There's no build system hell. You do go mod init
when setting up a project and then go build
Just Works.
Compiler red tape¶
My only criticism related to tooling. The compiler won't compile a program with an unused import or variable (although it does allow unused functions, function parameters, and global variables). It's great to have the compiler warn us about these things, but preventing us from compiling it is just absurd. All the time in debugging I comment something out and it results in an unused variable or import, and Go refuses to compile. Ugh... gotta go back into the source and comment out the declaration too.
The Go FAQ actually address this:
First, if it's worth complaining about, it's worth fixing in the code. (And if it's not worth fixing, it's not worth mentioning.) Second, having the compiler generate warnings encourages the implementation to warn about weak cases that can make compilation noisy, masking real errors that should be fixed.

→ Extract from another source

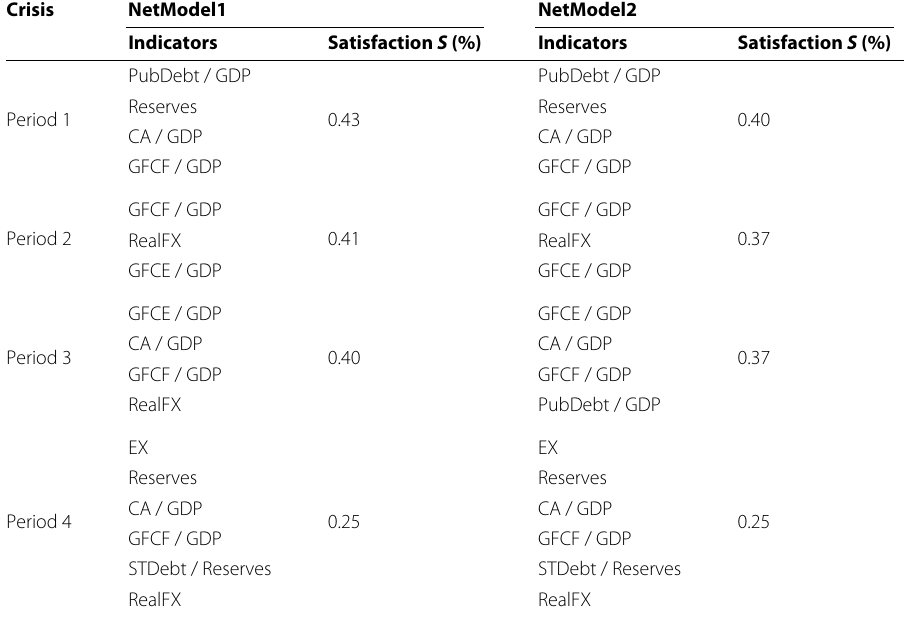
Table 4 Most Promising Indicator Combinations Targeted Community-Structure : NetModel1 & NetModel2 Crisis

This reasoning is so obviously wrong it's hard to believe it's sincere. Yes, it is worth fixing, which is why I didn't git add
! It's not worth delaying my test and forcing me to fix code that will never be run outside of this test so that it takes me longer to get the final commit ready and fixed. This justification is written as if debugging isn't a thing.
And their point about "encourages the implementation to warn about weak cases..."? Arguing that the language spec should treat unused code as fatal errors because treating it as non-fatal will lead to people writing Go compilers that will output so much unimportant noise that the unused code warnings will get ignored is such an insane stretch that you might as well say Go shouldn't allow programs to log to stderr unless they're crashing because that will lead to people writing programs that generate so much log volume that important stuff will get ignored.
Compilers are for verifying that code works and making it executable; linters are for things like this. In fact, go vet
comes with Go and does this exact thing.
Documentation¶
Go has the best documentation of any language I've seen, as well as the most sophisticated CLI tool for generating and viewing it. For example I can view the source of a symbol in a library using go doc -src
, without having to go find the source myself; that's a feature I haven't seen in other languages' equivalents.
Stdlib and ecosystem¶
Go has been around for less than half as long as Python, but its standard library and ecosystem seem to be almost if not equally vast. You pretty much can't find anything there isn't a Go library for. The community is also pretty good at documentation their packages.
My final opinion of Go is fairly negative. The error-handling is pretty much a deal breaker for me; I'd even rather use dynamic typing. But it has several advantages over each of the other languages I know. I could see myself choosing it someday for something concurrency-heavy.